Shameful tears sprang to her eyes. “I’m still caught up in my own grief. But I won’t let that make me a crappy friend.”

In the months that followed, her friendship with Kenzie deepened. Between their outings, playing catch-up with the decades, and studying the binder, she usually had enough to keep from being swept away by wistfulness for her earlier life. But sometimes nostalgia would deal her a mean sucker punch, like the one afternoon in April when she and Kenzie were walking around Little Italy. There were more souvenir shops and fewer restaurants than she remembered, but as they reached the intersection of Mulberry and Hester, she gasped and pointed across the street.
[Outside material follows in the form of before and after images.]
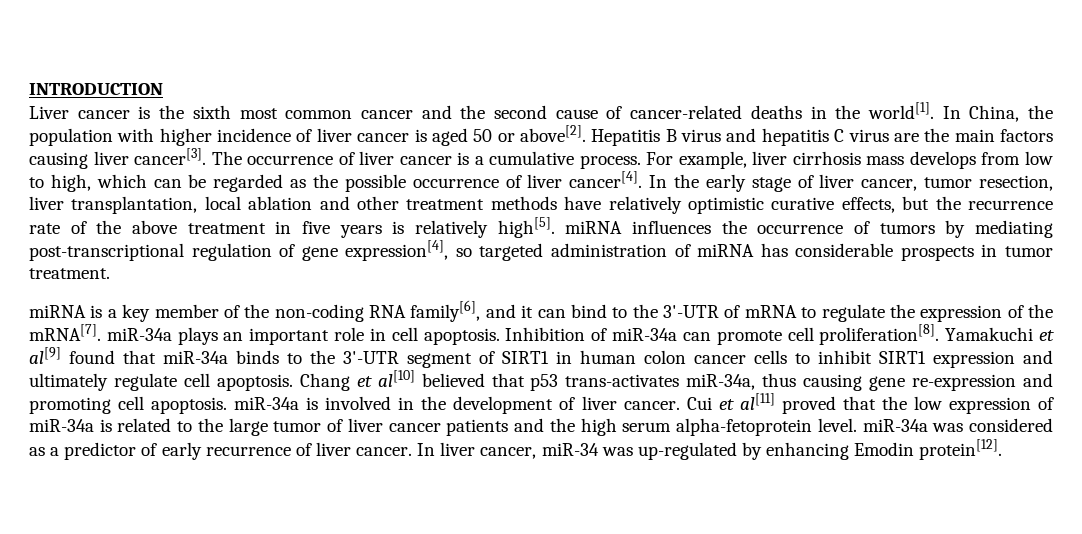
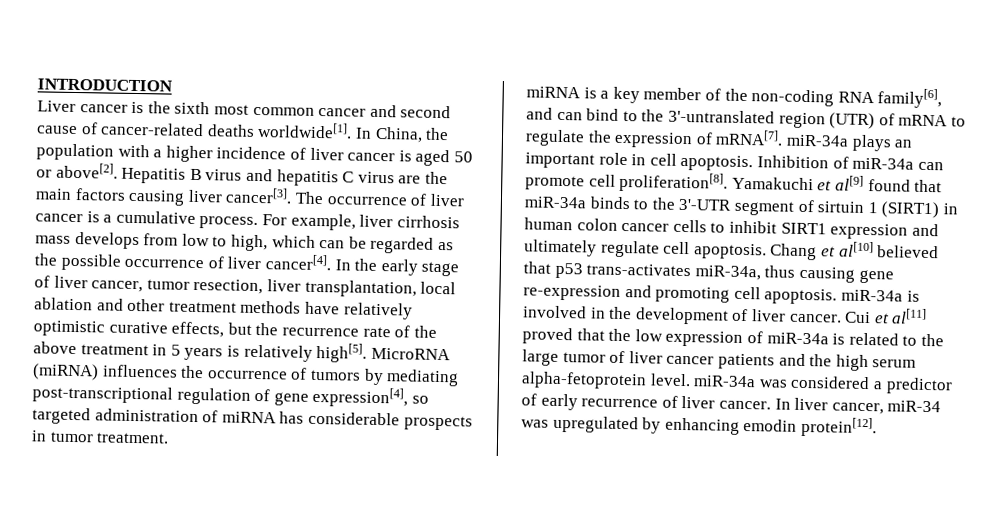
[460,105,486,119] the -> (397, 111) none
[810,102,934,119] in the world[1]. -> [257,121,353,139] worldwide[1].
(155, 135) none -> [153,149,163,158] a
[302,221,330,234] five -> [170,344,181,356] 5
[565,221,623,234] miRNA -> [370,347,451,361] [32,363,99,381] MicroRNA (miRNA)
[521,305,534,318] it -> (553, 113) none
[663,305,719,318] 3'-UTR -> [667,109,876,130] 3'-untranslated region (UTR)
[1028,304,1053,318] the -> (713, 138) none
[502,351,549,364] SIRT1 -> [817,201,940,219] sirtuin 1 (SIRT1)
[29,447,45,456] as -> (871, 382) none
[637,442,737,460] up-regulated -> [552,415,639,434] upregulated
[854,442,915,456] Emodin -> [743,418,798,432] emodin

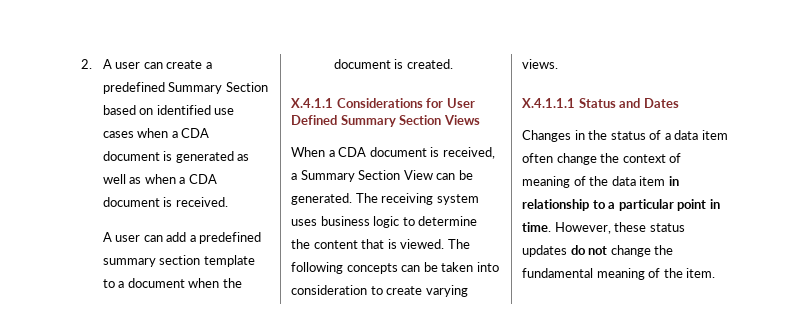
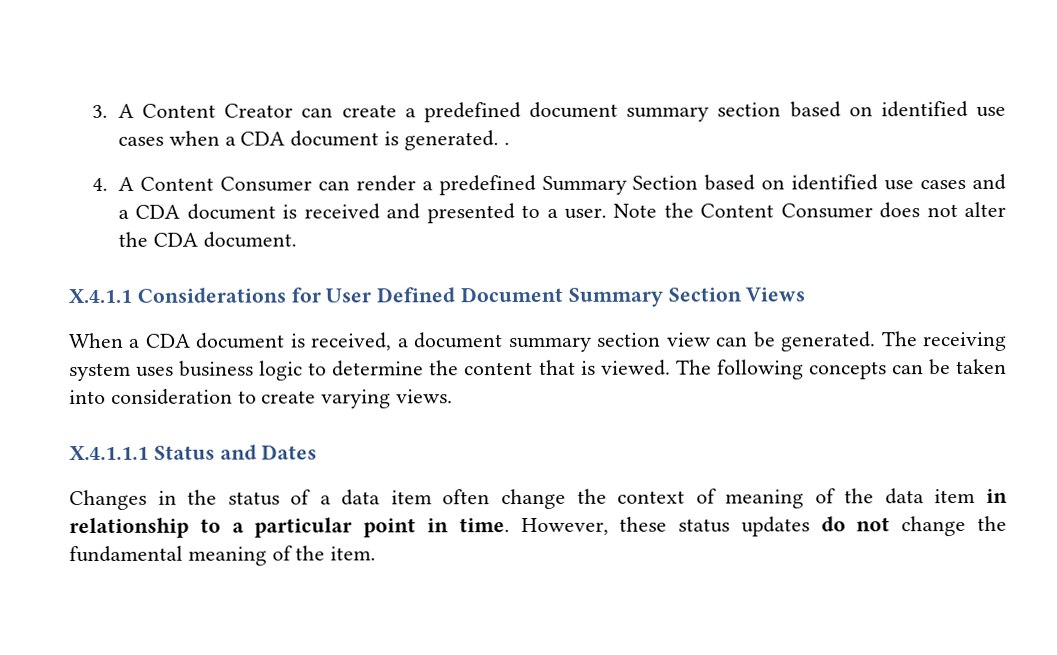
[81,59,141,69] 2. A user -> [92,103,294,118] 3. A Content Creator
[168,82,268,94] Summary Section -> [529,101,782,122] document summary section
[175,151,250,163] [102,174,217,184] [102,197,228,207] [102,232,262,244] [102,255,255,267] [102,278,242,288] [333,59,453,69] generated as well as when a CDA document is received. // A user can add a predefined summary section template to a document when the document is created. -> [403,130,510,151] [92,173,1006,196] [117,201,1006,224] [117,231,297,248] generated. . // 4. A Content Consumer can render a predefined Summary Section based on identified use cases and a CDA document is received and presented to a user. Note the Content Consumer does not alter the CDA document.
(337, 120) none -> [460,286,564,303] Document
[300,170,433,182] Summary Section View -> [414,332,711,353] document summary section view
“Oh my god, Caffe Napoli is still here? Dale took me there on our second date.”

“Do you want to … go inside? Run far away?” Concern folded Kenzie’s forehead.
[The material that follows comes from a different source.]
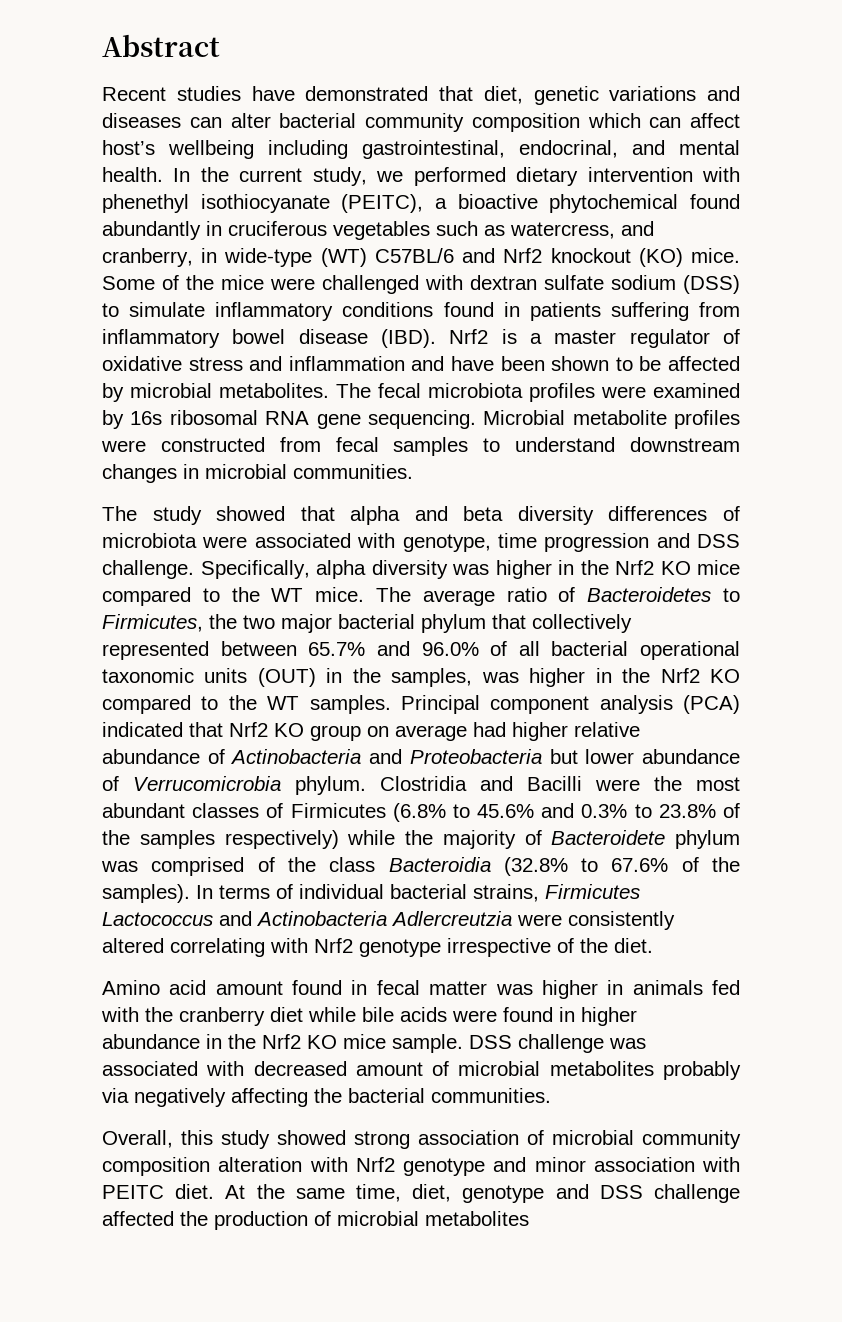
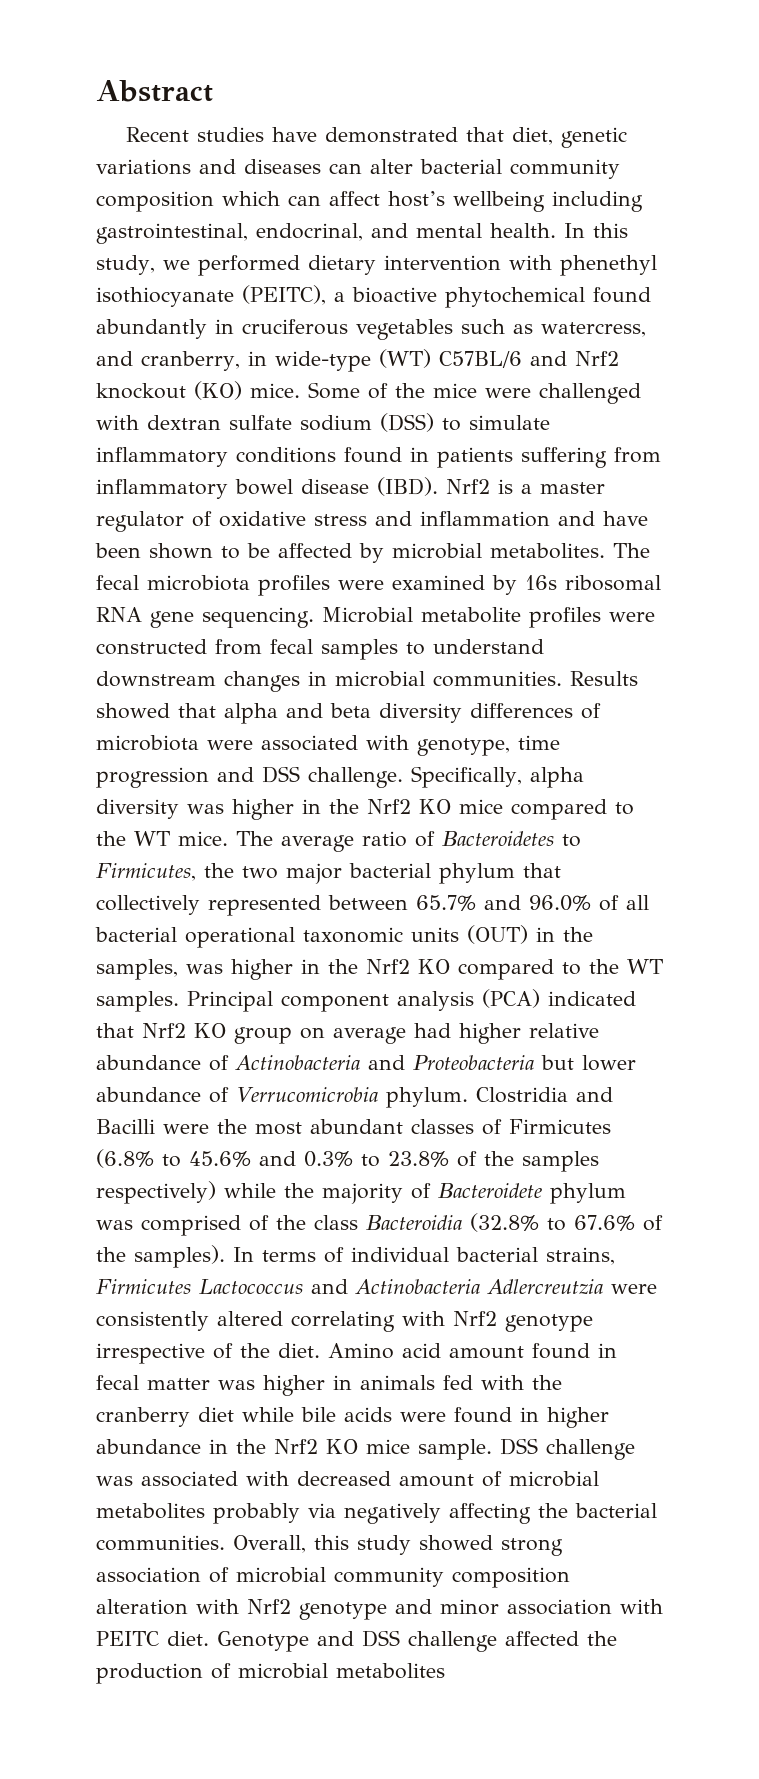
[200,167,303,182] the current -> [593,223,628,238] this
[102,506,202,525] // The study -> [570,671,638,686] Results
(653, 945) // -> (320, 1350) none
(551, 1095) // -> (225, 1543) none
[225,1184,545,1203] At the same time, diet, genotype -> [217,1631,309,1652] Genotype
“No. It looks fancier now.” Staring up at the gold and black signage, she blinked until the tears receded. “Did I tell you how Dale and I met?”

“Tell me again.”

“A month before my junior year of high school, I was in a bookstore reading the latest Rolling Stone. This guy came up to me—sleepy eyes, rockabilly hair, leather jacket, super-cute—and just started talking to me about music. Asked me what bands I was into, teased me for liking Pink Floyd, but then we bonded over Velvet Underground. He introduced himself and when we shook hands…” Her face softened into a dreamy smile. “I knew. This was it. He was it. He asked if he could give me his address, if I’d write to him, even though he lived in Brooklyn. I agreed, and Dale handed me a piece of paper that already had his name and address on it, with ‘guy from bookstore’ written on top. We exchanged a few letters, and when school started again, I saw him in the hallway. He was a year ahead of me—I don’t know how I hadn’t noticed him before. He finally asked me out, and our first date was dinner and a movie—fried calamari at Rocco’s followed by Private Benjamin.” Though of course they hadn’t watched much of the movie. As soon as the lights were dimmed, their lips sought each other’s out, months of anticipation overshadowing any inhibitions. Their kisses tasted of marinara sauce. Bright light burst behind Oona’s closed eyelids and the hairs on her arms stood on end as everything around them faded to black.

“And for our second date, he took me for dinner in Chinatown, followed by dessert. Right here.” Oona gave Kenzie a fortified look that promised she wouldn’t cry. “That’s when he told me he was starting a band and wanted me to be in it. By that point, I was so in love, he could’ve told me he was starting a circus and I would’ve joined it.”